In 2008, NCoC realized to have the most impact, particularly on the policy agenda, they needed to look at the civic health of the states. Since 2008, they’ve been producing state-based reports. “We are expanding the role of new media in the Civic Health Index, but to date it has been largely to support dissemination… One of the things that’s important to me is making sure we are not an organization that puts out a report and then lets it sit on the shelf for a year until its time to issue another report. We want each report to have legs, life, and meaning throughout the course of the year. New media helps that: it gives us opportunity to pose questions that allow us to dive deeper into the data and understand the ‘why’ behind the numbers.”

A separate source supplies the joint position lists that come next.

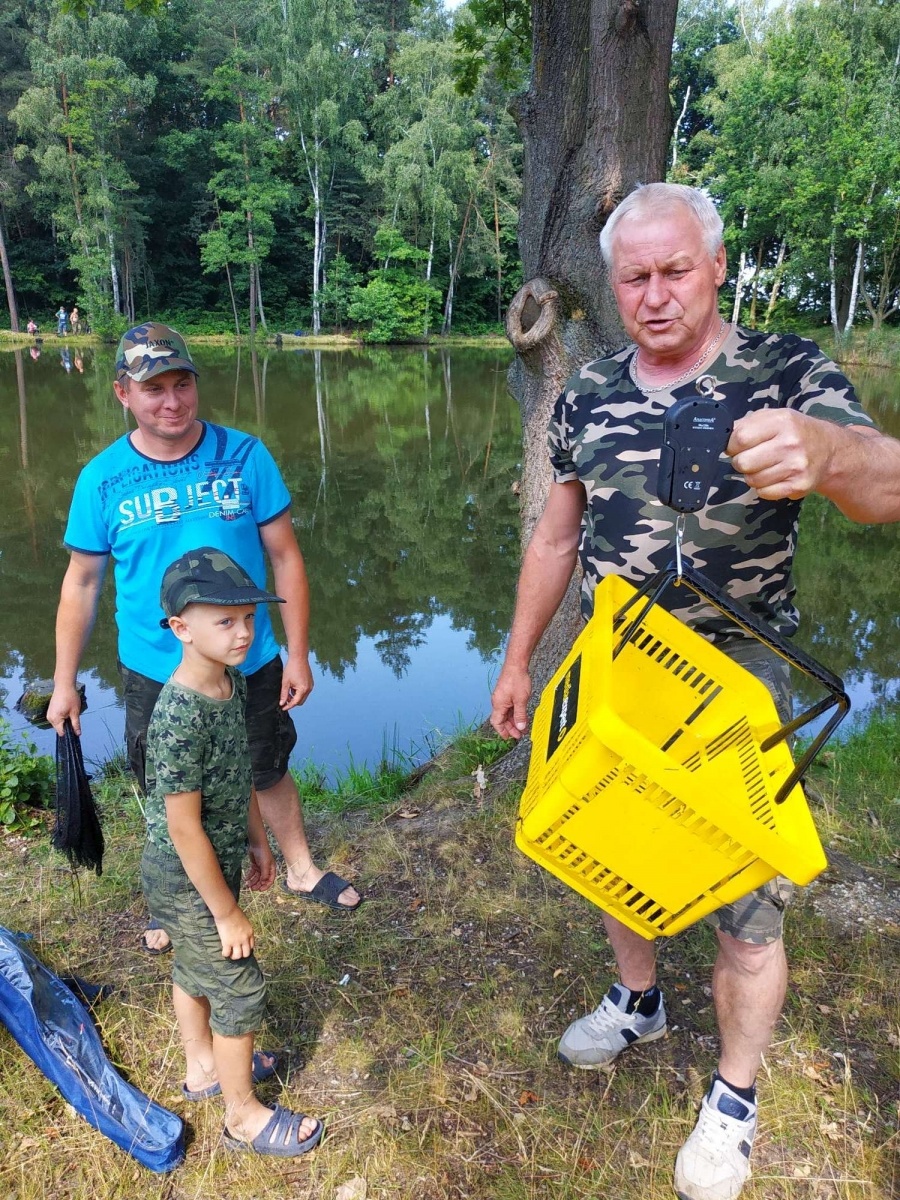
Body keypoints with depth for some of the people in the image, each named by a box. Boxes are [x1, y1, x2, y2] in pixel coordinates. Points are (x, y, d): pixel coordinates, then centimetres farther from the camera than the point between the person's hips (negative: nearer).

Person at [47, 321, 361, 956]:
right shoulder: (103, 478, -9)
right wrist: (64, 683, 1)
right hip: (154, 673, 1)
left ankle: (301, 869, 46)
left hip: (249, 665, 0)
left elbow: (285, 556, -7)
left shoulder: (245, 455, -11)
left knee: (271, 772, 20)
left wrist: (298, 655, -7)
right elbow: (82, 583, 0)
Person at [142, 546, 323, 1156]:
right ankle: (244, 1115, 28)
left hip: (217, 860, 8)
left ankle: (203, 1066, 49)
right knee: (239, 987, 7)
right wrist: (228, 912, -18)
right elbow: (184, 828, -27)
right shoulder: (179, 716, -33)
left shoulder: (233, 681, -6)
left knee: (195, 966, 26)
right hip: (187, 879, -8)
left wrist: (259, 841, 14)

NCoC tries to use NM to present research in innovative ways. Reports are posted in downloadable PDF form, broken down so people can quickly find the section relevant to them. Through their online data center (civic.serve.gov), NCoC, in partnership with the Corporation for National and Community Service, provides data breakdowns for all 50 states and 51 of the nation’s largest communities. They’ve also launched a Community Action Scoreboard, which is a widget-based quiz, which challenges people on their knowledge of civic data.
While there may be something of an audience learning curve regarding the mechanics of NM, Kristen believes this has been the case with much of revolutionary technology, include the telephone, fax, and computers. But Kristen sees NM as simply another communication channel that increases our ability spread our message, and allows us to do our work more efficiently.
“It’s about transparency, authenticity, and empowerment, and you can’t really teach those. They are about fundamental ways you approach your work – or they are not. If you use social media as a tactic, you are missing a large part of the value of new media. I also don’t think it can be taught tactically in that there is no standard set of rules about what works and what doesn’t. I think half the fun is playing with it and seeing what works for you and what resonates with your audience.”